Non c’è più storia. D’altronde una diarchia Berlusconi-Fini è inimmaginabile. Il Pdl, per quanto An ne sia una componente non trascurabile, è una creatura di Silvio ed è lui che raccatta consensi, è lui il timoniere e non accetterà mai un regime di multiproprietà. Figuriamoci se prima di adottare una soluzione potrebbe rassegnarsi a compiere un giro di telefonate per avere il conforto dei condomini.

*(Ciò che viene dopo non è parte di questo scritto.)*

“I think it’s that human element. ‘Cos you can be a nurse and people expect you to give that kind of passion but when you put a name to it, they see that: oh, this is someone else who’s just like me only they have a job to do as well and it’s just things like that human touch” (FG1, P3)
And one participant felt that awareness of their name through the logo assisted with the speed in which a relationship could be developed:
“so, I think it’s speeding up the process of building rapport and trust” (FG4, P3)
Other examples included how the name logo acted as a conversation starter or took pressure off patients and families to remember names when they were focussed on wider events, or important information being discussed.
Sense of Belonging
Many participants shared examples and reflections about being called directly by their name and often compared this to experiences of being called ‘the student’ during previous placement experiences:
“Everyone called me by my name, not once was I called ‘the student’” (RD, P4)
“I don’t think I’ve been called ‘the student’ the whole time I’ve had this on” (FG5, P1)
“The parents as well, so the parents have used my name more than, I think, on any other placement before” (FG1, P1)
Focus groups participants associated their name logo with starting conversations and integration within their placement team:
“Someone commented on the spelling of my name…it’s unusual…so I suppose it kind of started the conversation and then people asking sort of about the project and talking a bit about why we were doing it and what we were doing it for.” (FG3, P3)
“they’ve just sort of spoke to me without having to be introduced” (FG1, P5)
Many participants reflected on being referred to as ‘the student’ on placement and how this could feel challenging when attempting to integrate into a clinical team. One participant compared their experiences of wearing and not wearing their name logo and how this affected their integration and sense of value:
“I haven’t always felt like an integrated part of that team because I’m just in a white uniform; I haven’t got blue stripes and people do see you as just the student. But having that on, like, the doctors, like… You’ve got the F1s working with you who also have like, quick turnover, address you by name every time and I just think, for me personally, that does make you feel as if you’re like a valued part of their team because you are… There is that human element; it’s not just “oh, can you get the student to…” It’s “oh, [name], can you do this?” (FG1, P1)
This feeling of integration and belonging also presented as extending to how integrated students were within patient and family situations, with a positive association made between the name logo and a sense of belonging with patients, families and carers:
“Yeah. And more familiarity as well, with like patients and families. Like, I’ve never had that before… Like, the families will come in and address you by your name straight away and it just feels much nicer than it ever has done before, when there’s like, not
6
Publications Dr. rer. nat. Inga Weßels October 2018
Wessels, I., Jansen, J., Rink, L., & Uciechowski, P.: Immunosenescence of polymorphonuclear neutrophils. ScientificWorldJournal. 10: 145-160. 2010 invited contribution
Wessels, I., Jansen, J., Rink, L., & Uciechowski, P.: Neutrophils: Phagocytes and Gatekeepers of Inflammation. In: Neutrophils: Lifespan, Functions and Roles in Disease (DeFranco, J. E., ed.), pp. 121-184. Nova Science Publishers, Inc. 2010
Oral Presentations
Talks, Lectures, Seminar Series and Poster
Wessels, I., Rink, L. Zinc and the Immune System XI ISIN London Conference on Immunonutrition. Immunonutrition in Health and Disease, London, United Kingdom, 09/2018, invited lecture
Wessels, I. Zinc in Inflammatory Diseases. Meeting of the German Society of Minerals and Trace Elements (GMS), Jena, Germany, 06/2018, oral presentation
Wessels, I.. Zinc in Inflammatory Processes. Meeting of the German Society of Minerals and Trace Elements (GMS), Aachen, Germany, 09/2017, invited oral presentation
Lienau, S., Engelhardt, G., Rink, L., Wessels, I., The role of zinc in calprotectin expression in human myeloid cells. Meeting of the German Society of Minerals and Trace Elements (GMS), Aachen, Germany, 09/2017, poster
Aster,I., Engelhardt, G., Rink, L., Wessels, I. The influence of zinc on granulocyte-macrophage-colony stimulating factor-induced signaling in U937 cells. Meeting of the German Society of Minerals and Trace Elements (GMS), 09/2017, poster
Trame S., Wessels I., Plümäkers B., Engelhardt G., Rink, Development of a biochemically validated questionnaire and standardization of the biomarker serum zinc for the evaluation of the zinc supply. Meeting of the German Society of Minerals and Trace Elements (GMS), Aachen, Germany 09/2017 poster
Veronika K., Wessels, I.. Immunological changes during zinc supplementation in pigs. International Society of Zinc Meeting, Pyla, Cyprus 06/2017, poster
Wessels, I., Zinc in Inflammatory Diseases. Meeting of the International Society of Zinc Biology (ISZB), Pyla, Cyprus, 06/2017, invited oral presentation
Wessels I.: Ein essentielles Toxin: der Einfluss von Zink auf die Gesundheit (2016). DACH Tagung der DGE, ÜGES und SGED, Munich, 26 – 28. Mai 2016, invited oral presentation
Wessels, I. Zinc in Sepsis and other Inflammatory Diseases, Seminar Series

Ecco perché la rottura è avvenuta e non sarà ricomposta. Probabilmente Fini se ne sarebbe già andato se al suo seguito ci fosse un reggimento. Invece ha solo un plotone di fedelissimi. Gli altri ex di An ormai riconoscono nel Cavaliere il loro leader e non pare abbiano un gran desiderio di abbandonarlo. Tra questi ci sono ministri, capigruppo, gente che conta. Per quale motivo dovrebbero andarsene dal nucleo centrale per accucciarsi in una posizione minoritaria, marginale? I tempi sono maturi se non per un divorzio almeno per una separazione consensuale. Fini avrà il suo drappello, il suo pollaio nel quale tornerà a comandare come sempre ha fatto nella sua vita. E chissà che da separati in casa trovino il modo di collaborare con serenità. Quali saranno gli effetti del distacco? Il governo rischierà di inciampare? Se non sbagliamo i calcoli - e non pensiamo che Berlusconi non li abbia fatti - la maggioranza sarà comunque solida, numericamente in grado di procedere senza temere incidenti. E allora poco male se il distacco sarà presto ufficiale. Noi da mesi andiamo predicando che fra i due c’è incomunicabilità e che il sodalizio va sciolto. Se non altro perché le liti hanno un’eco all’esterno e disturbano l’elettorato, convinto di avere che fare con un partito incline a consumare energie in discussioni e a riservarne poche alle questioni di interesse generale. Ora, davanti agli addii non esultiamo, ma non versiamo lacrime. Tutte le separazioni sono tristi, questa un po’ meno.
Come dicevano i latini: in cauda venenum. Se Fini se la fila, e Berlusconi provoca elezioni anticipate, chi ci lascia le penne? Secondo noi Fini. E se fossimo in lui, non sbatteremmo la porta. Cautela. Cautela.